═══ Extrait choisi
Dans un monde où les parcours de vie, les patrimoines et les familles dépassent souvent les frontières, la fiscalité des transmissions internationales peut vite devenir un véritable casse-tête. En l’absence de coordination entre les systèmes fiscaux, une même donation ou succession peut être taxée deux fois : dans le pays du donateur et dans celui du bénéficiaire. Ce risque de double imposition constitue un enjeu majeur pour les entrepreneurs et les familles ayant des attaches en Suisse et en France.
Heureusement, le droit fiscal français a prévu un mécanisme pour atténuer cette double peine : l’imputation prévue à l’article 784 A du Code général des impôts (CGI). Ce dispositif, souvent méconnu, mérite aujourd’hui une attention particulière, tant pour sa portée que pour son intérêt en matière de planification patrimoniale.
Le mécanisme d’imputation : un outil stratégique
L’article 784 A permet, sous conditions, de déduire des droits de mutation dus en France les droits déjà acquittés à l’étranger sur les seuls biens situés à l’étranger. Ce mécanisme s’applique notamment lorsque le bénéficiaire réside fiscalement en France, même si les biens transmis ou le donateur sont situés à l’étranger, situation fréquente dans les transmissions transfrontalières franco-suisses.
Toutefois, jusqu’à récemment, l’administration fiscale française avait une lecture restrictive du texte : elle refusait l’imputation intégrale de l’impôt étranger si l’assiette taxable en France (par exemple la nue-propriété) était différente de celle retenue à l’étranger (souvent la pleine propriété). Ce raisonnement, bien que logique d’un point de vue comptable, maintenait de fait une double imposition contraire à l’esprit même du texte.
Une décision de justice qui change la donne
Par un arrêt du 26 mai 2025 (n° 22/17216), la Cour d’appel de Paris a opéré un revirement important. Dans cette affaire, une résidente suisse avait consenti une donation-partage avec réserve d’usufruit sur des actions luxembourgeoises.au profit de ses enfants domiciliés en France.
Cette opération avait donné lieu à un double prélèvement : EUR 244’425 en France sur la valeur en nue-propriété des actions et EUR 183’897 en Suisse sur la valeur en pleine propriété de ces mêmes actions. En effet, dans le canton de Vaud, le principe du démembrement étant méconnu, les droits de donation portent sur la valeur en pleine propriété des biens transmis.
══════
═══ Extraits de données
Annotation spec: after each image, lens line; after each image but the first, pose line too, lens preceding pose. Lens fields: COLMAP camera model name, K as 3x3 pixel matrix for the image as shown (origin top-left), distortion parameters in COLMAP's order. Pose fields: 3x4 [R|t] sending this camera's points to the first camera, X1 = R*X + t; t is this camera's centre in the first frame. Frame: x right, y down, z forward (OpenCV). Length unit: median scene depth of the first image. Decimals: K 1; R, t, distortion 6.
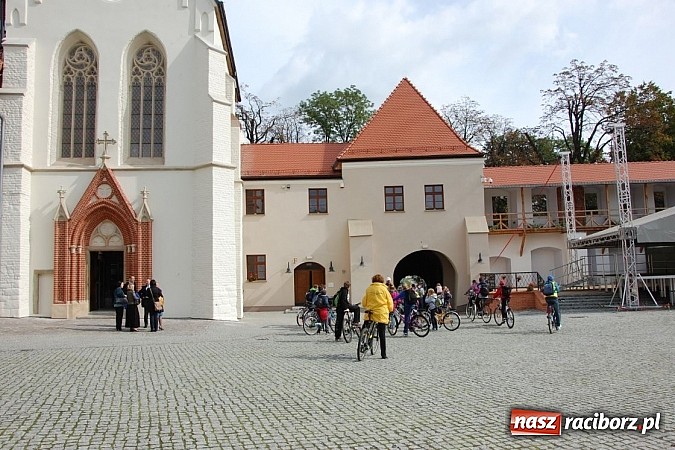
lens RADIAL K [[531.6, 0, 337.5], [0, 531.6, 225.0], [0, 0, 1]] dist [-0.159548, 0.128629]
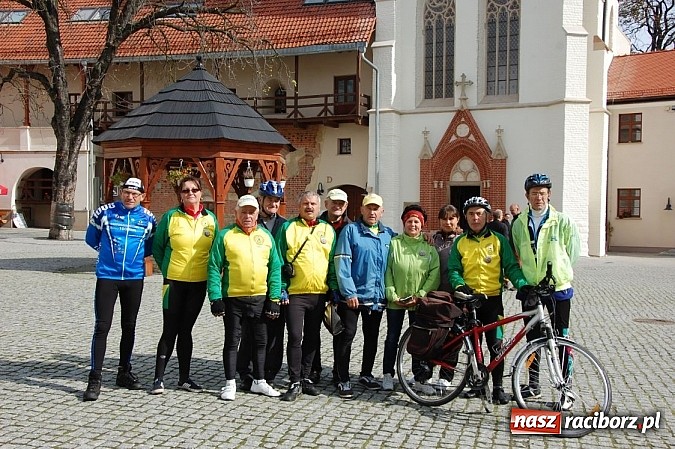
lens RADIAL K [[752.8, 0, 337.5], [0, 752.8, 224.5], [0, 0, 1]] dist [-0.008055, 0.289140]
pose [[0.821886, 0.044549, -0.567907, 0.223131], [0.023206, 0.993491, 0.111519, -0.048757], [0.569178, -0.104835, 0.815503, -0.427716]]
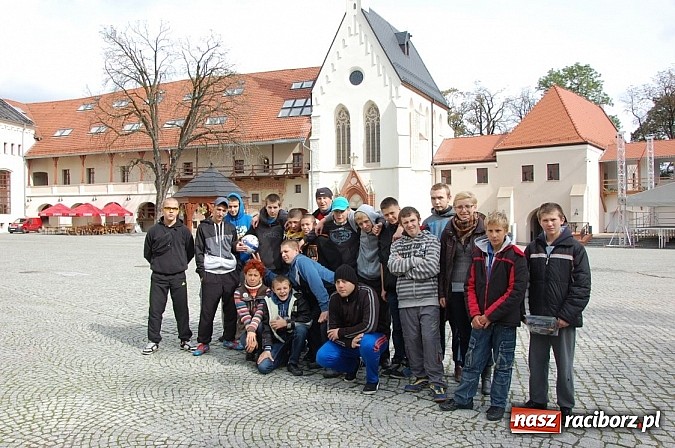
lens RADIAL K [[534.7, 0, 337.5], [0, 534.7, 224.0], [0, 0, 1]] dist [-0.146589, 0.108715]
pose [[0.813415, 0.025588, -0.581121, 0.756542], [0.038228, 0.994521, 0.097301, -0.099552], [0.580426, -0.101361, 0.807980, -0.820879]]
══════
Poursuivez l'extrait sur la double imposition des transmissions franco-suisses à partir de sa dernière phrase.

Réponse à l'exercice:
L’administration fiscale française n’avait consenti qu’à une imputation partielle, au prorata de la nue-propriété, refusant ainsi de rembourser EUR 73’718.
Le contribuable soutenait à juste titre que le texte de l’article 784 A ne pose que deux limites au droit à restitution :
- le montant ne peut excéder l’impôt payé en France ;
- et il doit porter sur des biens situés hors de France.
Saisie du litige, la Cour a rappelé que l’objectif premier de l’article 784 A est de lutter contre la double imposition et non d’aligner mécaniquement les bases taxables.
Elle a jugé que le texte permet de prendre en compte l’impôt réellement acquitté à l’étranger, indépendamment de son mode de calcul ou de l’assiette retenue.
Selon le juge français, exiger une identité d’assiette reviendrait à introduire une condition que la loi n’a pas prévue et priverait d’effet utile le mécanisme d’imputation.
Cette décision renforce ainsi une lecture extensive du mécanisme d’imputation prévu par l’article 784 A.
Il convient d’approuver la Cour en ce qu’elle a privilégié la logique économique et patrimoniale du dispositif, donc la finalité de lutte contre la double imposition sur les biens étrangers, et écarté toute interprétation restrictive du mécanisme.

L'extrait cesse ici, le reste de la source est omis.